### Problem
Your task is to transcribe each record exactly and to omit every image.

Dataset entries

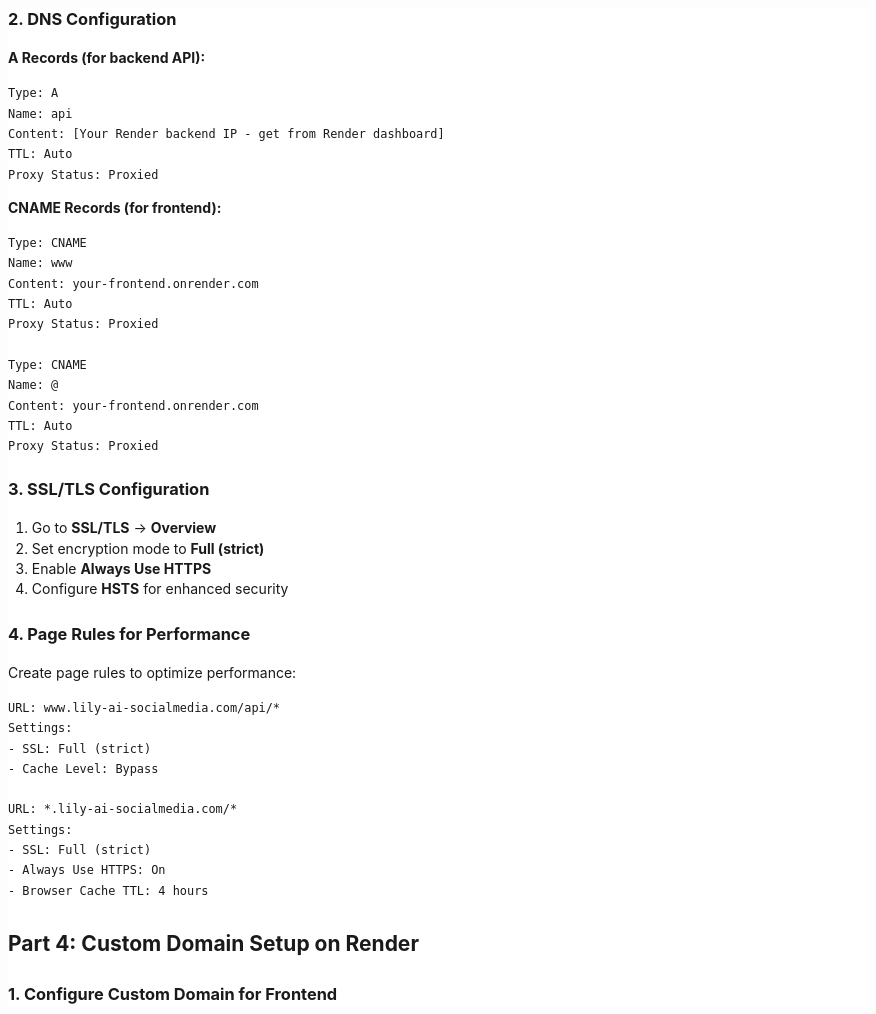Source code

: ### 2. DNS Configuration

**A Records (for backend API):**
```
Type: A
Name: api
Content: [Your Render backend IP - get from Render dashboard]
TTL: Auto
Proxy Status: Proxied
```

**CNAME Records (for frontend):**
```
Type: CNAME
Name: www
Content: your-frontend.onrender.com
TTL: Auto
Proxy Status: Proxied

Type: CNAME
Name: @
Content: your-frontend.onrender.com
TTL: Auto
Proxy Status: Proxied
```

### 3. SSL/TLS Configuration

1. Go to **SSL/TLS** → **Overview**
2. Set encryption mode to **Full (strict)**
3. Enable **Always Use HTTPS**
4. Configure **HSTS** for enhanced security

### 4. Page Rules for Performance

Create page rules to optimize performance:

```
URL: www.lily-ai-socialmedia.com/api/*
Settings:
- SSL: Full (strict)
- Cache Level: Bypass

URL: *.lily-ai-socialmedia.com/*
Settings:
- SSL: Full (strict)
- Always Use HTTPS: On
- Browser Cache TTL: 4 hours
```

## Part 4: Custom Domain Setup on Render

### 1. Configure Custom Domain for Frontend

### Response box
Source code

: ### 2. DNS Configuration

**A Records (for backend API):**
```
Type: A
Name: api
Content: [Your Render backend IP - get from Render dashboard]
TTL: Auto
Proxy Status: Proxied
```

**CNAME Records (for frontend):**
```
Type: CNAME
Name: www
Content: your-frontend.onrender.com
TTL: Auto
Proxy Status: Proxied

Type: CNAME
Name: @
Content: your-frontend.onrender.com
TTL: Auto
Proxy Status: Proxied
```

### 3. SSL/TLS Configuration

1. Go to **SSL/TLS** → **Overview**
2. Set encryption mode to **Full (strict)**
3. Enable **Always Use HTTPS**
4. Configure **HSTS** for enhanced security

### 4. Page Rules for Performance

Create page rules to optimize performance:

```
URL: www.lily-ai-socialmedia.com/api/*
Settings:
- SSL: Full (strict)
- Cache Level: Bypass

URL: *.lily-ai-socialmedia.com/*
Settings:
- SSL: Full (strict)
- Always Use HTTPS: On
- Browser Cache TTL: 4 hours
```

## Part 4: Custom Domain Setup on Render

### 1. Configure Custom Domain for Frontend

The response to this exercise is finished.